The charges against her are ugly: she’s accused of no less than stealing the ballot and undermining the elections, the cornerstone of republican democracy. But it’s the same constitutional democracy—with its rules and procedures ensuring due process and fair and honest dispensation of justice—that would be her defense and support. Just as those who claimed to have been robbed of their electoral victory in 2007 (when she allegedly ordered a 12-0 result in the senatorial elections in Maguindanao in favor of her political coalition) had run to the succor of the law for justice and redress, she is now seeking relief and, perhaps, redemption from the same system.

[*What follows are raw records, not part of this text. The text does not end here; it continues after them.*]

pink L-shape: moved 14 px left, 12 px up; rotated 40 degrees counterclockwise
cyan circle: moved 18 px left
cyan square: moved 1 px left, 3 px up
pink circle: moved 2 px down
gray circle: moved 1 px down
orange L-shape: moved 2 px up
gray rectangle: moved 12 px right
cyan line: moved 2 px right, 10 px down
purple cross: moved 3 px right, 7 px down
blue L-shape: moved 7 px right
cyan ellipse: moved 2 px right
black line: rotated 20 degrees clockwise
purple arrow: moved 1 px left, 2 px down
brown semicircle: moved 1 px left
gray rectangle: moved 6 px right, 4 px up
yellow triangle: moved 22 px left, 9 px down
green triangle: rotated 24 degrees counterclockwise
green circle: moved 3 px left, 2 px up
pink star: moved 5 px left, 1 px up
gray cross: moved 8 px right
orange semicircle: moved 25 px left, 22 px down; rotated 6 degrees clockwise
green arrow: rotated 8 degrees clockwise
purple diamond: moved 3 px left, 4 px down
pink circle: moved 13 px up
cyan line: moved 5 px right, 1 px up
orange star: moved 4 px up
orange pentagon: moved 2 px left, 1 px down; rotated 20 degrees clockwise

Truly, what happened last Thursday was democracy in action. Like the handover of the reins of power to her successor, Benigno Aquino III in 2010, the arraignment of Arroyo and her no-fuss entering of a not-guilty plea, should indicate that the nation has grown in democratic grace. That advance may not be immediately evident in the impeachment trial of Chief Justice Renato Corona, since impeachment is a heavily political process. But there’s no gainsaying that all of the protagonists, including the impeached himself, have recognized the trial as part of the workings of truth-finding and justice in a democracy. Moreover, the public that has religiously followed the trial through the Senate gallery or the media has been educated on democracy and its byways, its logic and its self-correcting remedies.
Arroyo herself during her reign had presided over the prosecution and conviction for plunder of deposed President Joseph Estrada. Sentenced to 40 years in jail, Estrada was later pardoned by Arroyo. She now has to undergo trial like her predecessor, which, she must understand, is part of the dynamics of constitutional democracy. In short, she must give an accounting of her administration. As Malacañang spokesperson Edwin Lacierda said, “Accountability escapes no one.” Of course, it’s an odd twist of fate that she’s being charged with violation of Republic Act 9369, the law against electoral sabotage that was passed only in 2007 and which she herself signed five months before the 2007 elections.
Arroyo has denied she broke the law and said politics is behind the accusation against her. But whether politically motivated or not, the charge and its veracity will have to be determined in a court of justice. Lacierda platitudinously called the trial of Arroyo as a “time of reckoning,” but court spokesperson Felda Domingo more appropriately called it “a very historic event,” since “this shows that no one is above the law.” “Whether you’re a president or not,” she added, “you have to go through the process to which you are entitled.” In short, Arroyo will have her day in court. She deserves nothing less.